REQUEST: Rewrite the listing below with every "Higgins" replaced by "Benji" and all other text unchanged. Leave out the pictures.

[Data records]
══════
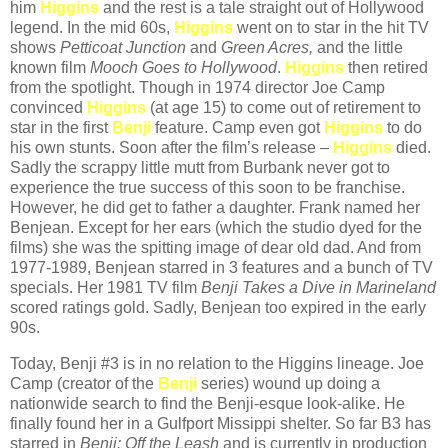
him
Higgins
and the rest is a tale straight out of Hollywood
legend. In the mid 60s,
Higgins
went on to star in the hit TV
shows
Petticoat Junction
and
Green Acres,
and the little
known film
Mooch Goes to Hollywood
.
Higgins
then retired
from the spotlight. Though in 1974 director Joe Camp
convinced
Higgins
(at age 15) to come out of retirement to
star in the first
Benji
feature. Camp even got
Higgins
to do
his own stunts. Soon after the film’s release –
Higgins
died.
Sadly the scrappy little mutt from Burbank never got to
experience the true success of this soon to be franchise.
However, he did get to father a daughter. Frank named her
Benjean. Except for her ears (which the studio dyed for the
films) she was the spitting image of dear old dad. And from
1977-1989, Benjean starred in 3 features and a bunch of TV
specials. Her 1981 TV film
Benji Takes a Dive in Marineland
scored ratings gold. Sadly, Benjean too expired in the early
90s.
Today, Benji #3 is in no relation to the Higgins lineage. Joe
Camp (creator of the
Benji
series) wound up doing a
nationwide search to find the Benji-esque look-alike. He
finally found her in a Gulfport Missippi shelter. So far B3 has
starred in
Benji: Off the Leash
and is currently in production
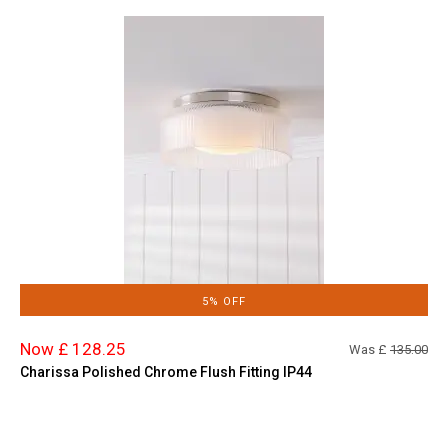
5% OFF
Now £ 128.25
Was £
135.00
Charissa Polished Chrome Flush Fitting IP44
══════
TASK SOLUTION:
him
Benji
and the rest is a tale straight out of Hollywood
legend. In the mid 60s,
Benji
went on to star in the hit TV
shows
Petticoat Junction
and
Green Acres,
and the little
known film
Mooch Goes to Hollywood
.
Benji
then retired
from the spotlight. Though in 1974 director Joe Camp
convinced
Benji
(at age 15) to come out of retirement to
star in the first
Benji
feature. Camp even got
Benji
to do
his own stunts. Soon after the film’s release –
Benji
died.
Sadly the scrappy little mutt from Burbank never got to
experience the true success of this soon to be franchise.
However, he did get to father a daughter. Frank named her
Benjean. Except for her ears (which the studio dyed for the
films) she was the spitting image of dear old dad. And from
1977-1989, Benjean starred in 3 features and a bunch of TV
specials. Her 1981 TV film
Benji Takes a Dive in Marineland
scored ratings gold. Sadly, Benjean too expired in the early
90s.
Today, Benji #3 is in no relation to the Benji lineage. Joe
Camp (creator of the
Benji
series) wound up doing a
nationwide search to find the Benji-esque look-alike. He
finally found her in a Gulfport Missippi shelter. So far B3 has
starred in
Benji: Off the Leash
and is currently in production
5% OFF
Now £ 128.25
Was £
135.00
Charissa Polished Chrome Flush Fitting IP44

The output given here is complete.